Un malware furtif exploite Chrome et Edge pour voler vos infos
Le malware « msaRAT » a été détecté par les chercheurs de Cisco Talos en juillet 2026. Ce virus fait partie de l’arsenal du gang Chaos, connu pour ses attaques par ransomware destructrices. Il s’infiltre sur l’ordinateur par des méthodes classiques : un mail piégé, un lien malveillant ou un faux fichier de mise à jour.
Une fois installé, « msaRAT » opère sans jamais s’afficher ou se connecter directement à Internet. Il scrute la machine puis se concentre sur Google Chrome ou Microsoft Edge. Le malware les lance en mode débogage pour manipuler silencieusement le contenu et exécuter du code malveillant en arrière-plan.
Détournement du mode développeur pour espionner vos données
En abusant du mode débogage réservé aux développeurs, le malware pilote le navigateur pour ouvrir des onglets, visiter des sites, et injecter un JavaScript malicieux. Cette manipulation permet au virus de surveiller et d’extraire toutes les données sensibles stockées dans le navigateur.
Il communique ensuite avec une plateforme cloud légitime, Cloudflare Workers, pour transmettre discrètement les informations volées aux cybercriminels. Ce mode opératoire extrêmement furtif rend la détection difficile, même pour les systèmes robustes.
Quand le vol devient double extorsion
Après avoir siphonné les données, « msaRAT » installe un ransomware sur la machine. Ce second logiciel crypte les fichiers de la victime, forçant la cible à payer une rançon. Ce mode d’attaque à deux volets, vol des données puis chiffrement, est devenu la signature du gang Chaos.
Leur objectif est clair : maximiser la pression afin de forcer le règlement rapide de la rançon. Le timing est calculé, les actions rapides pour éviter toute détection prématurée.

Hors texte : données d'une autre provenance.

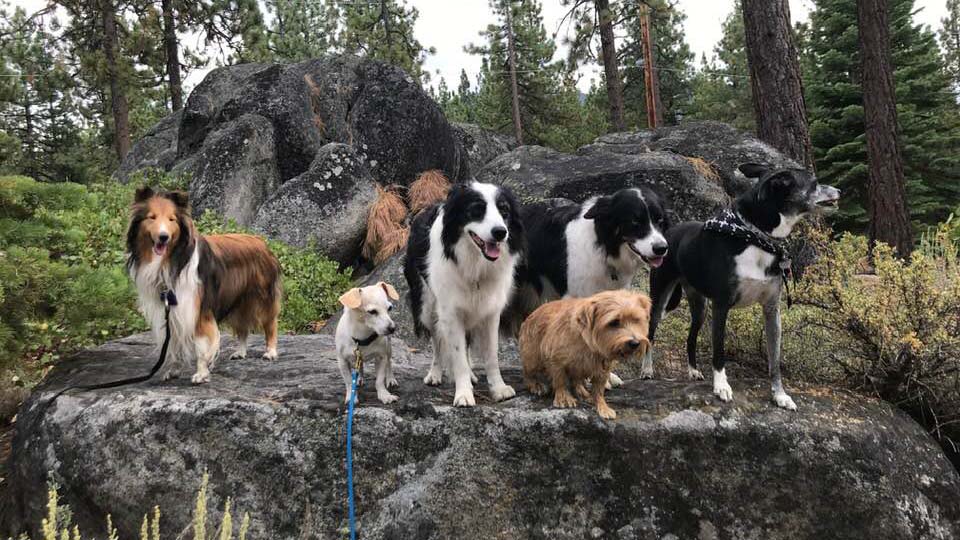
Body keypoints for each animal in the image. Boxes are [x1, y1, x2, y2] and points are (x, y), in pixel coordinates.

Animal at [126, 188, 282, 382]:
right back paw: (240, 352)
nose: (163, 237)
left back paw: (270, 352)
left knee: (270, 324)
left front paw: (201, 373)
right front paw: (174, 370)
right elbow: (174, 345)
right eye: (152, 217)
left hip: (261, 298)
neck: (172, 261)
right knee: (243, 329)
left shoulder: (198, 310)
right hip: (237, 301)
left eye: (172, 219)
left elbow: (202, 345)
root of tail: (260, 241)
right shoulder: (170, 312)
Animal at [520, 288, 648, 420]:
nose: (635, 343)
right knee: (528, 374)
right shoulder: (555, 359)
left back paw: (583, 392)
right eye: (614, 322)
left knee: (577, 380)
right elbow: (560, 380)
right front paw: (563, 398)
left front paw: (602, 406)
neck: (588, 343)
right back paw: (536, 385)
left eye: (636, 320)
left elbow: (598, 390)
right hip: (532, 359)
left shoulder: (603, 367)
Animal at [644, 163, 840, 410]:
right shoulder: (721, 305)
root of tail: (667, 236)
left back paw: (693, 371)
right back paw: (647, 369)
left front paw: (780, 395)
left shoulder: (772, 310)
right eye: (814, 183)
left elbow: (775, 360)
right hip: (659, 298)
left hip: (700, 306)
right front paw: (721, 387)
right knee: (650, 333)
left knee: (691, 337)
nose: (839, 191)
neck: (757, 238)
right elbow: (719, 352)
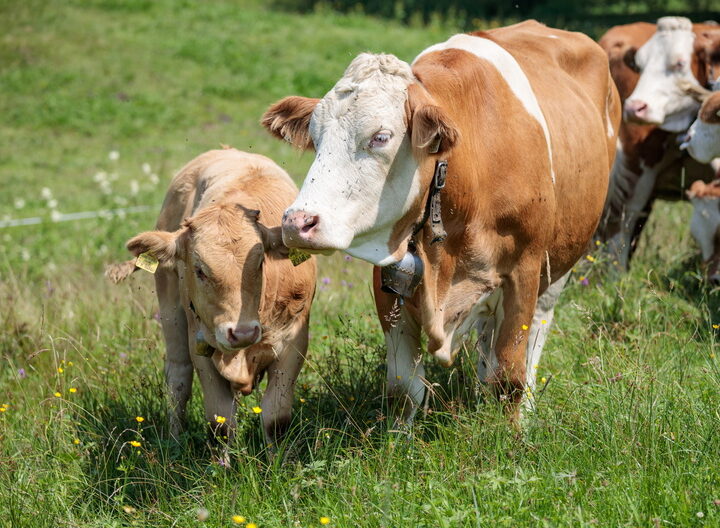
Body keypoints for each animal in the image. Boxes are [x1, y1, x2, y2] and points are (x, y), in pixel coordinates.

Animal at [107, 149, 316, 446]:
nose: (241, 333)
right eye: (199, 270)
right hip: (171, 311)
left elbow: (275, 418)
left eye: (260, 263)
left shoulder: (293, 344)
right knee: (178, 378)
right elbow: (221, 422)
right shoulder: (201, 346)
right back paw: (175, 442)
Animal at [262, 21, 620, 425]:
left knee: (534, 341)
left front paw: (513, 434)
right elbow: (404, 387)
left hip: (559, 265)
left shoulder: (523, 272)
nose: (297, 222)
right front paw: (397, 439)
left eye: (380, 137)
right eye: (316, 137)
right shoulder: (390, 276)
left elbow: (510, 377)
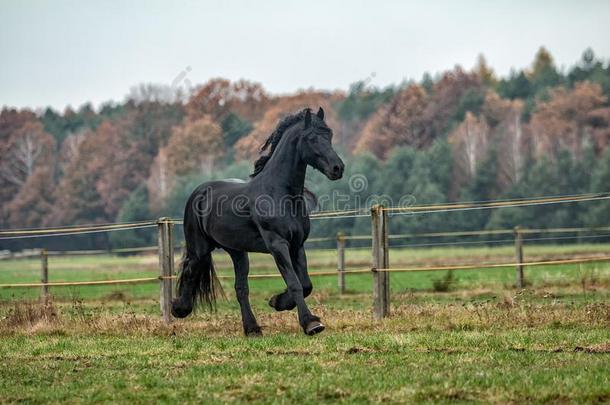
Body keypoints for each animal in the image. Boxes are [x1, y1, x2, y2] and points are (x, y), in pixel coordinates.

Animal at [170, 107, 342, 334]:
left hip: (237, 251)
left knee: (241, 288)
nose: (338, 168)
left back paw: (252, 329)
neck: (279, 193)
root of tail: (199, 192)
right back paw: (179, 308)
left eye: (329, 135)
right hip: (200, 248)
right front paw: (310, 323)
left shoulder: (297, 245)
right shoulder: (277, 244)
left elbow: (305, 284)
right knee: (190, 270)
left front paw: (278, 302)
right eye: (312, 138)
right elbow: (295, 283)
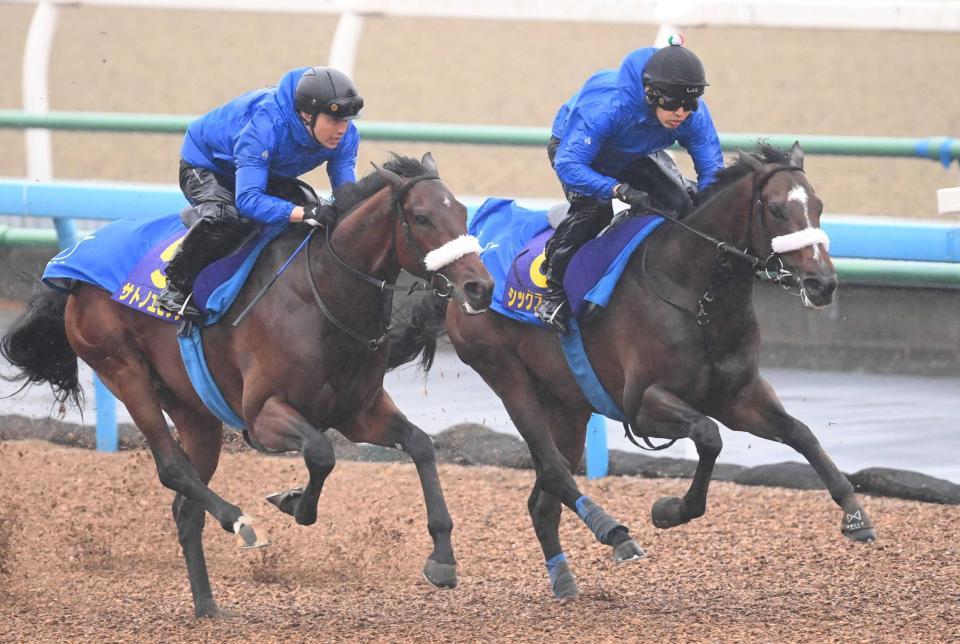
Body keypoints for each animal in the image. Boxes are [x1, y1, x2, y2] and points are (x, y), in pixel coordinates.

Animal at [386, 142, 872, 600]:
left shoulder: (738, 395)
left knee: (544, 497)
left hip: (568, 404)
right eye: (775, 209)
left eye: (818, 205)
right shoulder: (642, 405)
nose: (823, 283)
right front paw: (669, 510)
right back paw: (613, 535)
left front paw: (854, 513)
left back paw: (565, 580)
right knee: (554, 468)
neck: (694, 293)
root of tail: (462, 281)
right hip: (507, 377)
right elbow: (709, 436)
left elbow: (800, 432)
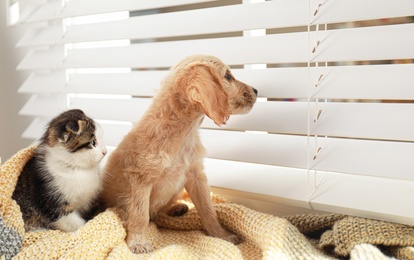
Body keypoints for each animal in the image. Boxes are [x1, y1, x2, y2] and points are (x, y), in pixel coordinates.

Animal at [102, 54, 258, 252]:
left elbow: (208, 209)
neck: (183, 134)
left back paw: (175, 209)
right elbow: (140, 215)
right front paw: (138, 242)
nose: (256, 90)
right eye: (228, 76)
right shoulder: (140, 180)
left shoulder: (196, 175)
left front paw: (221, 235)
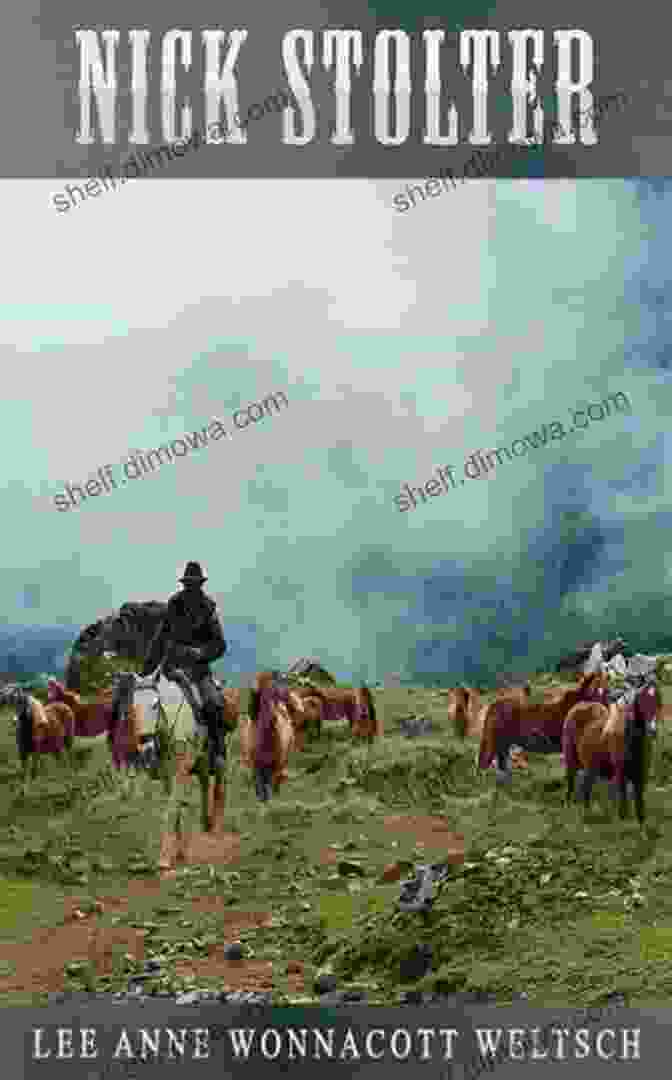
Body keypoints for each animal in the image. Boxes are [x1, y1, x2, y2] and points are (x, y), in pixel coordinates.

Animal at [561, 673, 665, 825]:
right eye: (642, 699)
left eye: (658, 698)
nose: (652, 730)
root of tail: (579, 706)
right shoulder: (620, 774)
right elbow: (623, 804)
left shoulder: (641, 774)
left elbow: (640, 804)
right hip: (571, 760)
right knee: (570, 783)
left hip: (590, 766)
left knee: (586, 787)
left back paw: (587, 814)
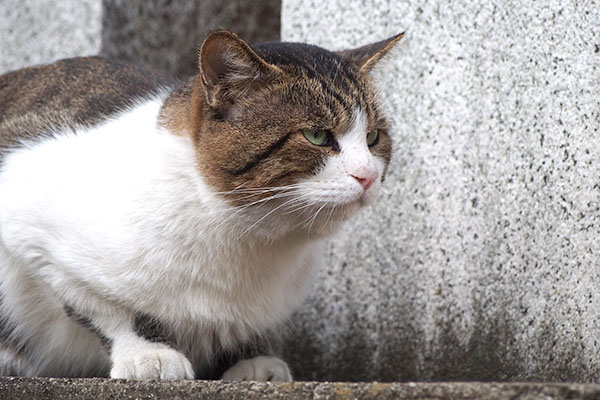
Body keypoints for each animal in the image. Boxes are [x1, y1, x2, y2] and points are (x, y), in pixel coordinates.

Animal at [0, 29, 406, 380]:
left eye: (373, 137)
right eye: (317, 135)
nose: (368, 175)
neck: (249, 235)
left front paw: (252, 358)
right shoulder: (26, 215)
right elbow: (106, 309)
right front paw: (149, 354)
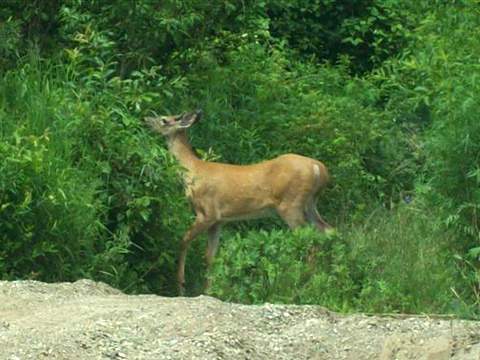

Pas une faille dans Chrome ou Edge, mais la vigilance s’impose
Important à noter : cette cyberattaque n’exploite aucune faille dans le code des navigateurs. C’est plutôt la manipulation humaine via le phishing qui ouvre la porte aux hackers. Il n’existe donc pas de correctif technique à appliquer pour le moment.
La meilleure défense reste la prudence face aux messages suspects. Ne jamais cliquer sur un lien douteux ou ouvrir une pièce jointe sans être sûr de sa provenance. La vigilance individuelle est la première barrière contre ce type d’intrusion.